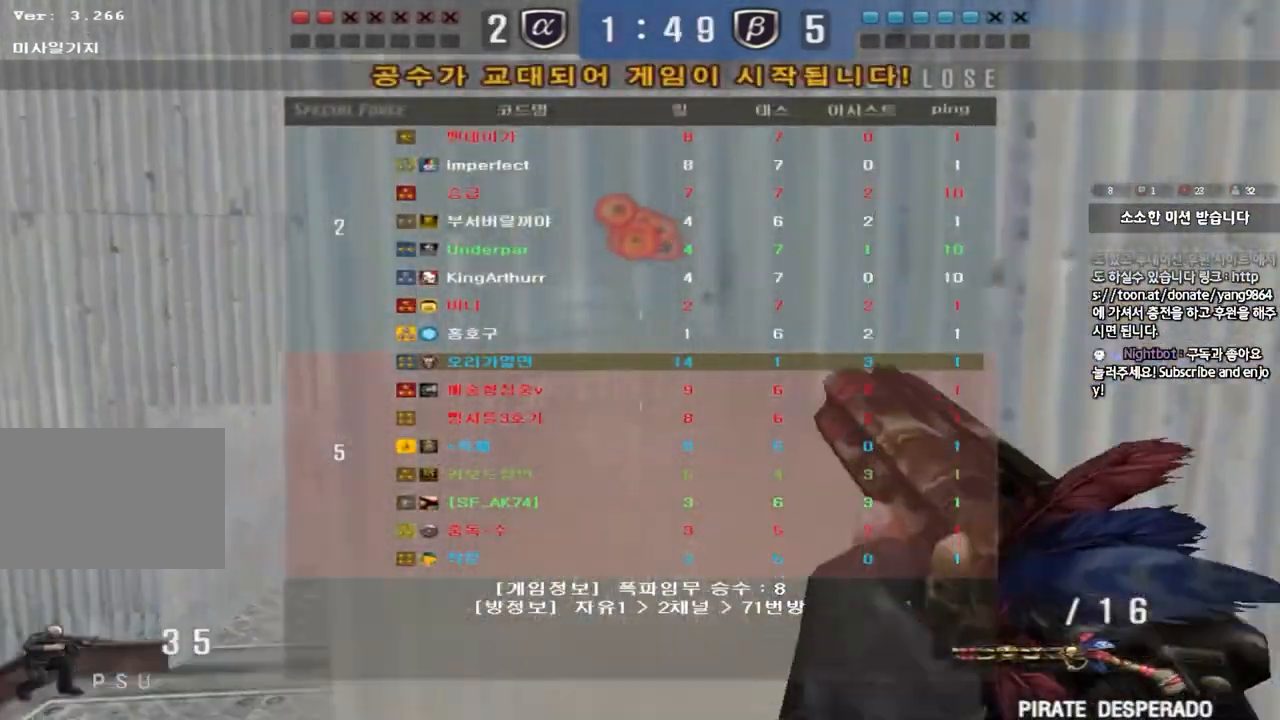
{"keys": ["a", "w"], "events": [[50, "a", "down"], [67, "w", "down"]]}
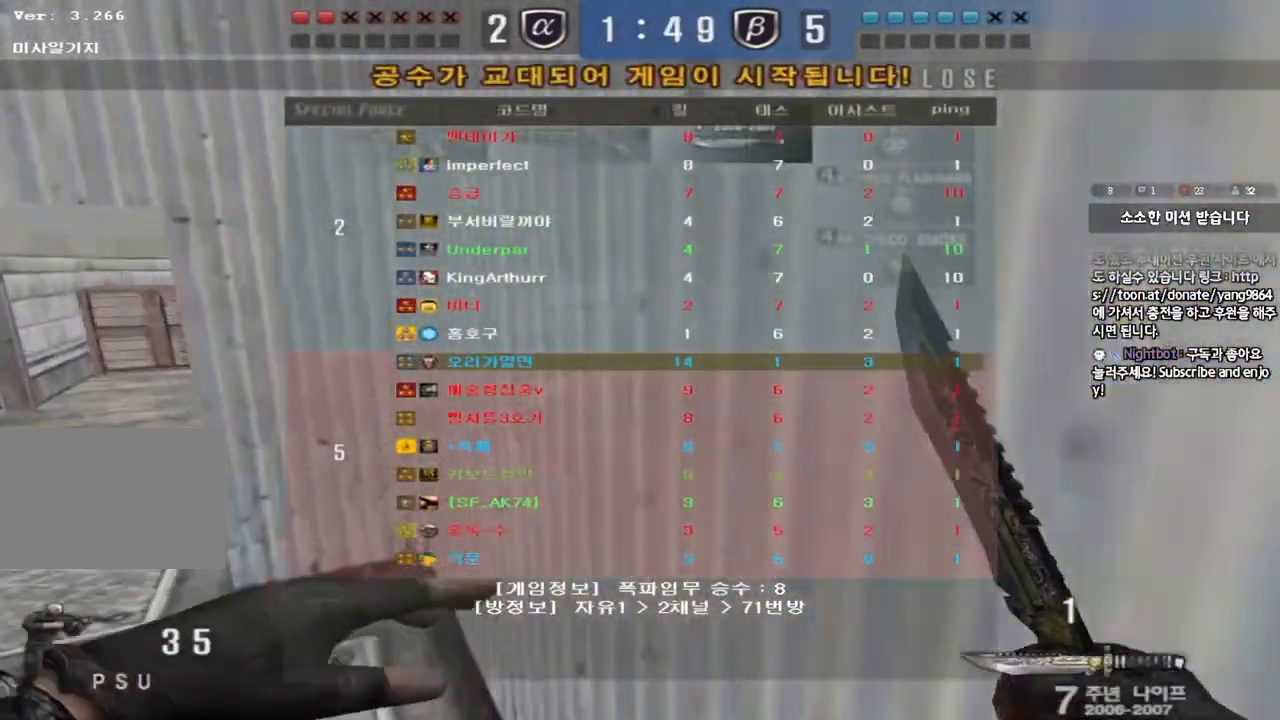
{"keys": ["a", "w"], "events": []}
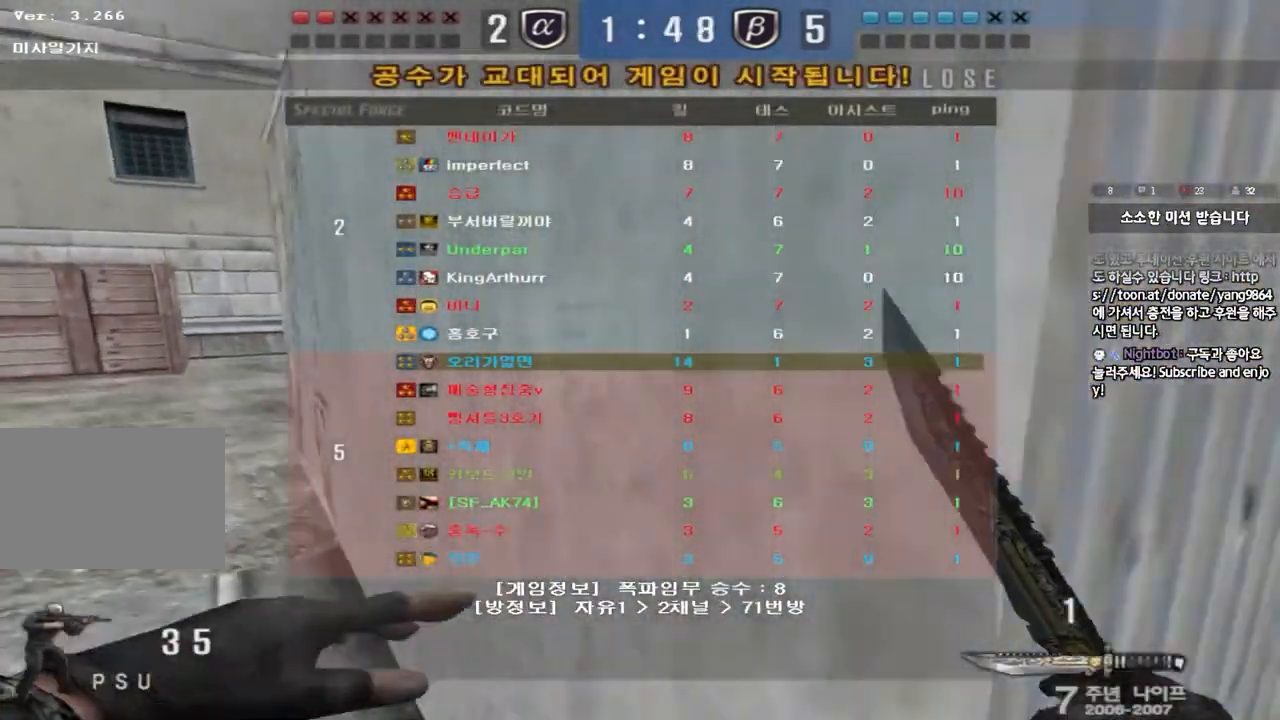
{"keys": ["a", "w"], "events": []}
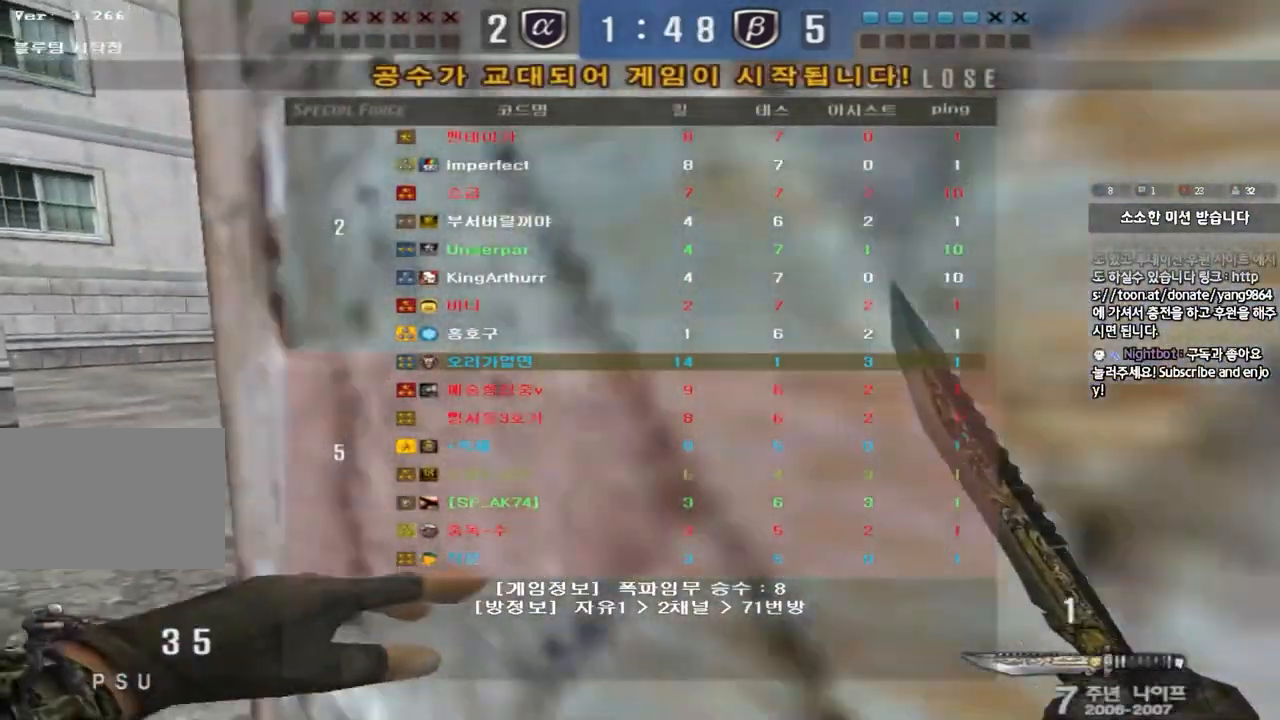
{"keys": ["a", "w"], "events": []}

**ACTIVITY**. Your copy of the material above should be exact and free of pictures.

**EXPECTED OUTPUT**.
{"keys": ["a", "w"], "events": [[50, "a", "down"], [67, "w", "down"]]}
{"keys": ["a", "w"], "events": []}
{"keys": ["a", "w"], "events": []}
{"keys": ["a", "w"], "events": []}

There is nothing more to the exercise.